HF Radio Propagation – Advanced Tools

There are many software applications that provide tools to estimate HF radio propagation between two locations. These include my own Ergo 4 Integrated Software for Radio Listeners and many others.

But, perhaps the gold standard for propagation evaluation tools is the collection of programs from the Institute for Telecommunication Sciences at Boulder, Colorado. There are two main program: VOACAP and ICEPAC. VOACAP is a propagation analysis and prediction program. It was originally developed as the Voice of America Circuit Analysis Program in 1993 and released for Windows a few years later. You can read the history of VOACAP here.

In its latest incarnation, VOACAP is readily available as an online tool, shown in the picture above. It is easy to use. Just enter your location and the location of the transmitter you want to hear. In the above picture, I analyzed the HF radio propagation path between my home in Calgary, Alberta and Israel. VOACAP Online then drew a circular graph showing which frequencies and times of day provide the best probabilities of a connection. In my case, it is best for me to try to contact Israel during my mid-morning hours on the 20 meter ham band. The program says that I will have an 80-90% chance of a workable path.

The weakness of VOACAP is that it does not take geomagnetic disturbances into account. It assumes geomagnetic quiet. Geomagnetic disturbances have a particularly bad influence on signals traveling through the auroral zone and over the polar cap. In some parts of the world, many signal paths to areas of interest pass through these zones. But ITS has another program for that, called ICEPAC. It has the same roots at VOACAP, but has been modified to take better account of the effects of the auroral and polar zones on the ionosphere.

If you were to analyze the Calgary-Israel path (shown above) with a K=4 disturbed index, you would get less promising results with ICEPAC.

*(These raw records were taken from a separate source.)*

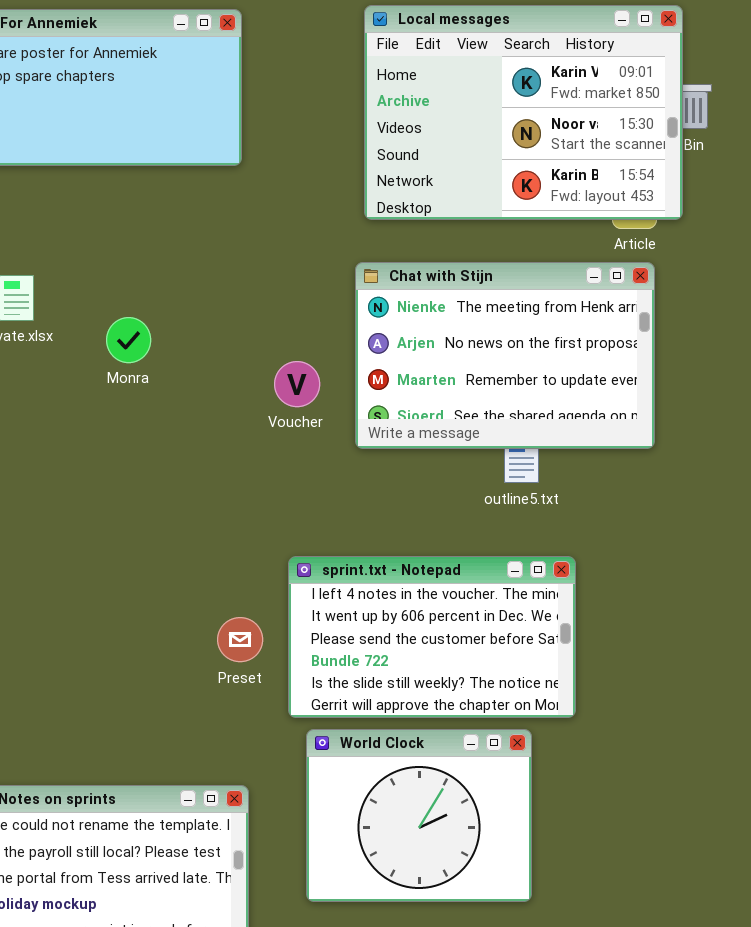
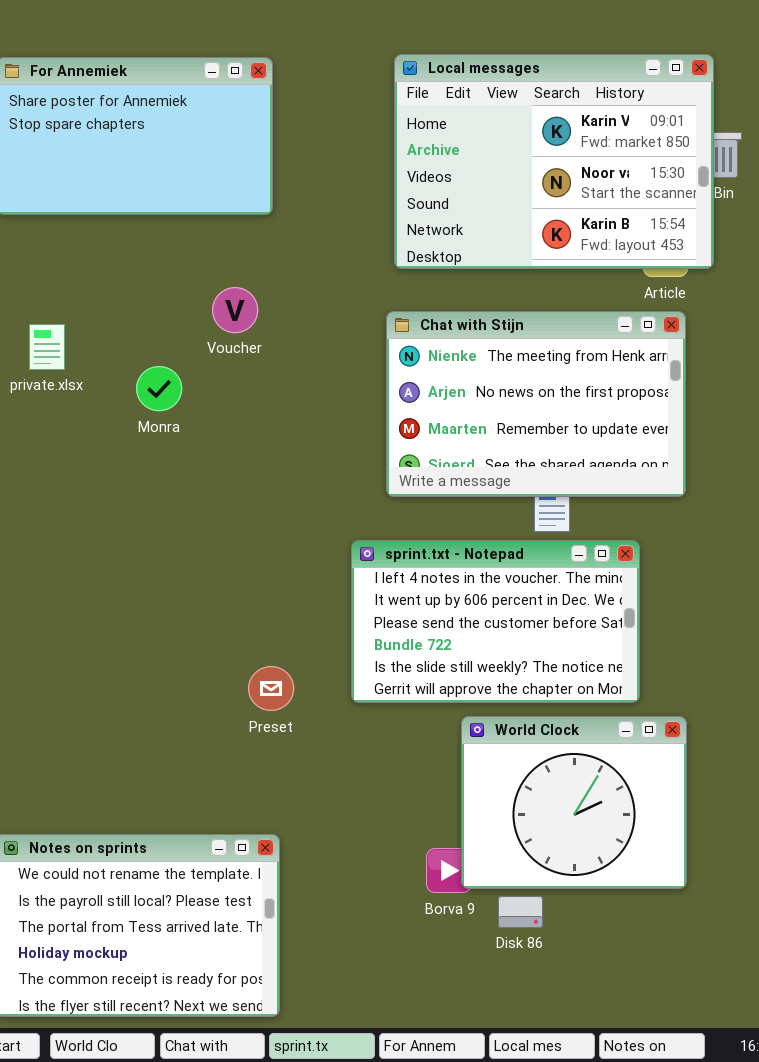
Voucher: [274,361,320,407] -> [212,287,258,333], moved
sprint.txt - Notepad: [288,556,576,718] -> [351,540,640,703], moved
World Clock: [306,729,532,902] -> [461,716,687,889], moved

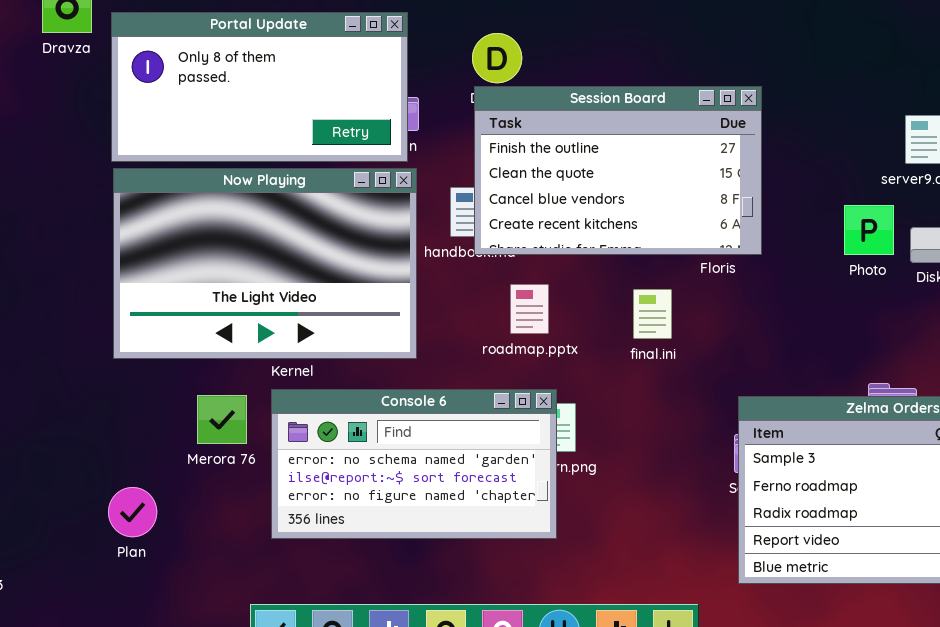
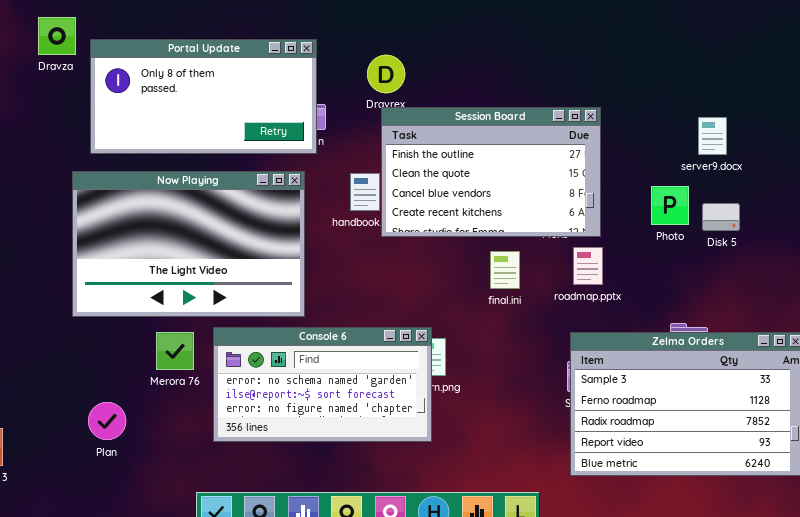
Session Board: [474,86,762,255] -> [381,107,601,237], moved
Now Playing: [113,168,417,359] -> [72,171,305,317], moved
roadmap.pptx: [510,284,549,334] -> [573,247,603,285], moved

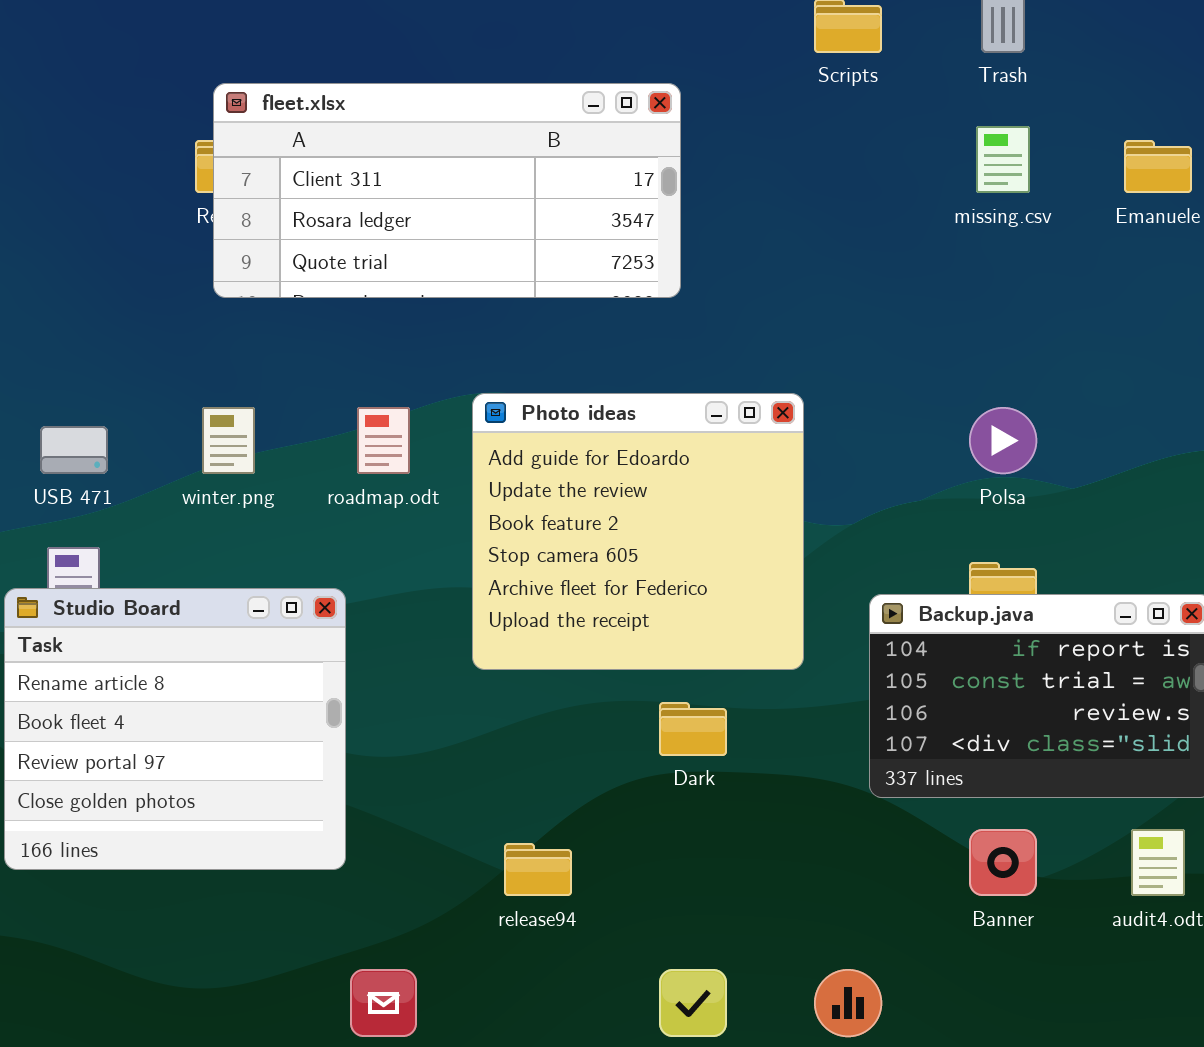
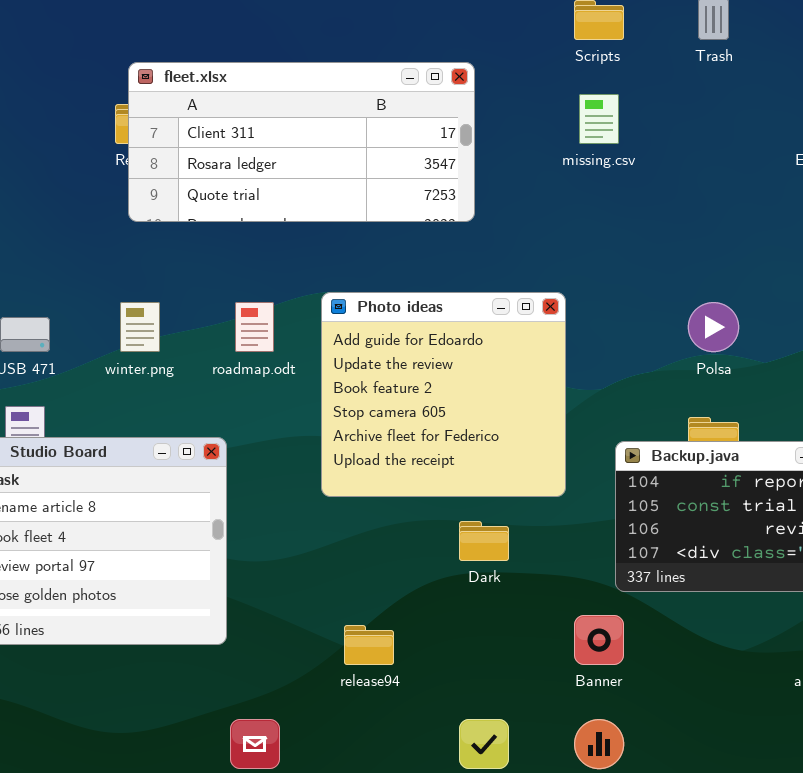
missing.csv: [976,126,1030,193] -> [579,94,619,144], moved
Banner: [969,829,1037,896] -> [574,615,624,665], moved

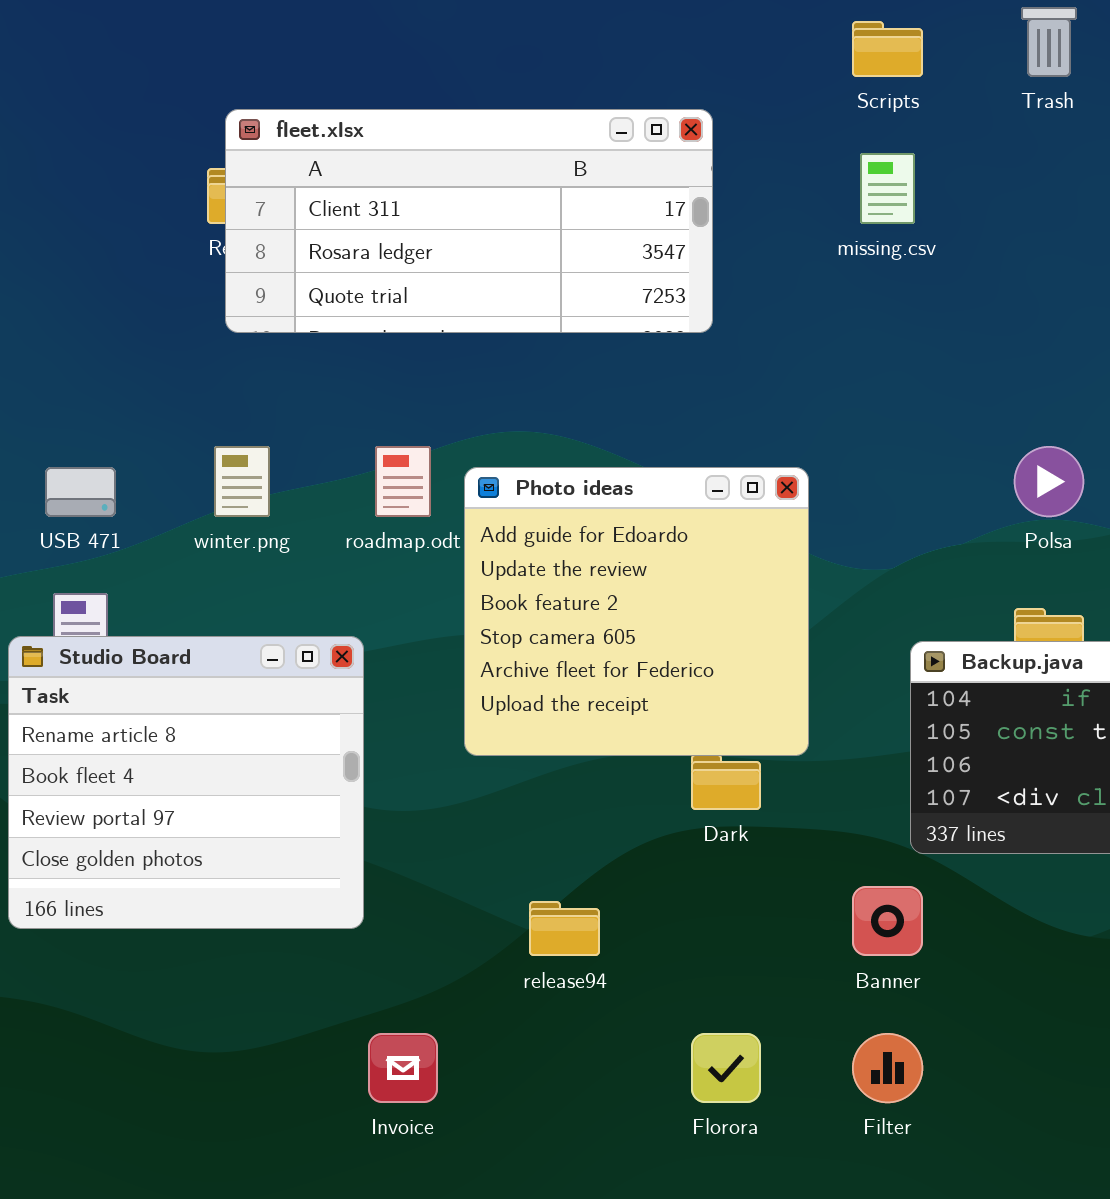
Photo ideas: [321,292,566,497] -> [464,467,809,756], moved

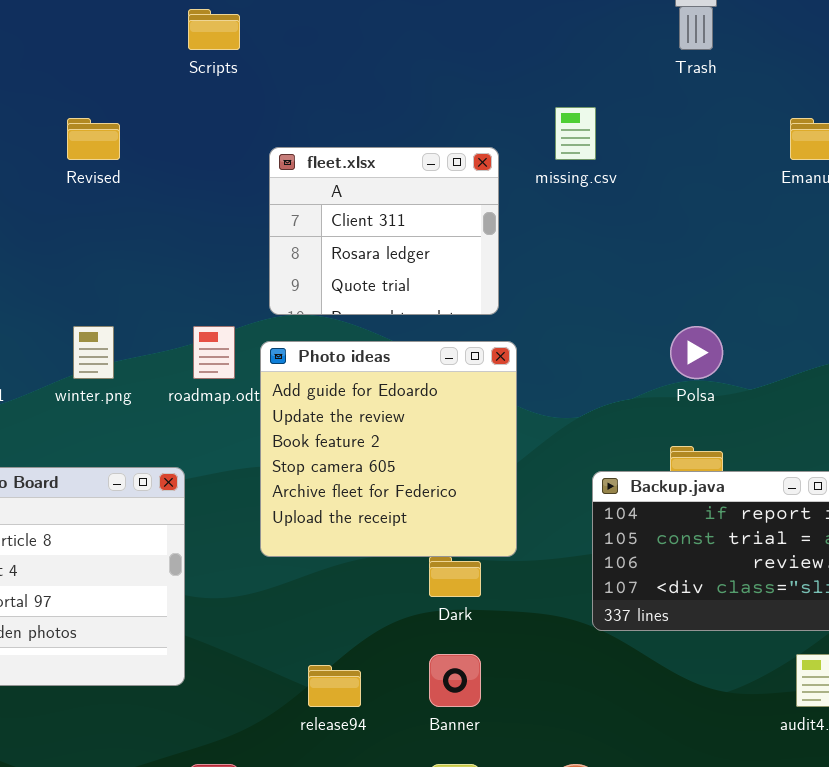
Scripts: [852,21,923,77] -> [188,9,240,50], moved
fleet.xlsx: [225,109,713,333] -> [269,147,499,315], moved, resized
Banner: [852,886,923,956] -> [429,654,481,707], moved

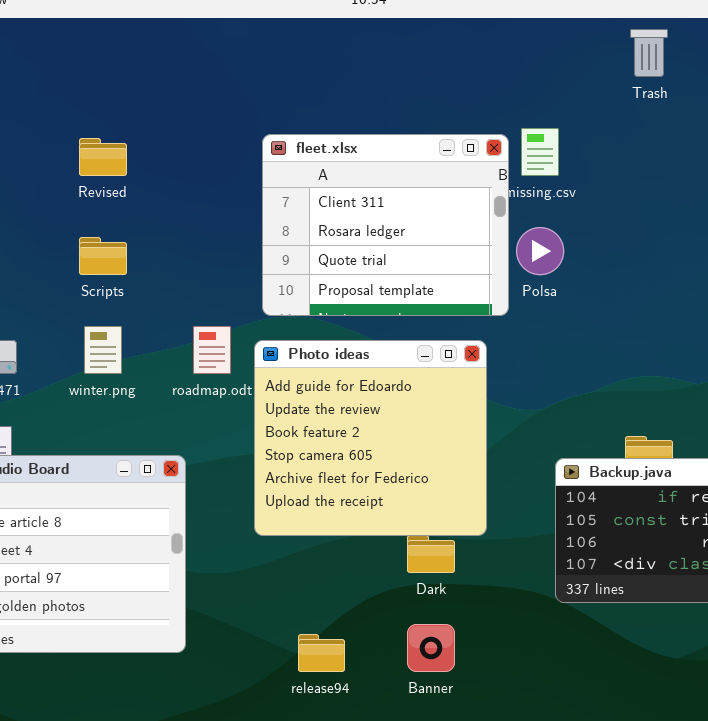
Scripts: [188,9,240,50] -> [79,237,127,275], moved
fleet.xlsx: [269,147,499,315] -> [262,134,509,316], resized
Polsa: [670,326,723,379] -> [516,227,564,275], moved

Anyway, these tools help you with the science of HF radio propagation. As for the art, you need to develop your own skills and judgments to get the most our of these tools. HF radio propagation is more complex than simple tools can handle, but they get you off to a good start. I would encourage you to play with VOACAP Online. Then, if you feel adventurous, you can install both VOACAP and ICEPAC on your own computer. They are free for you to download and enjoy.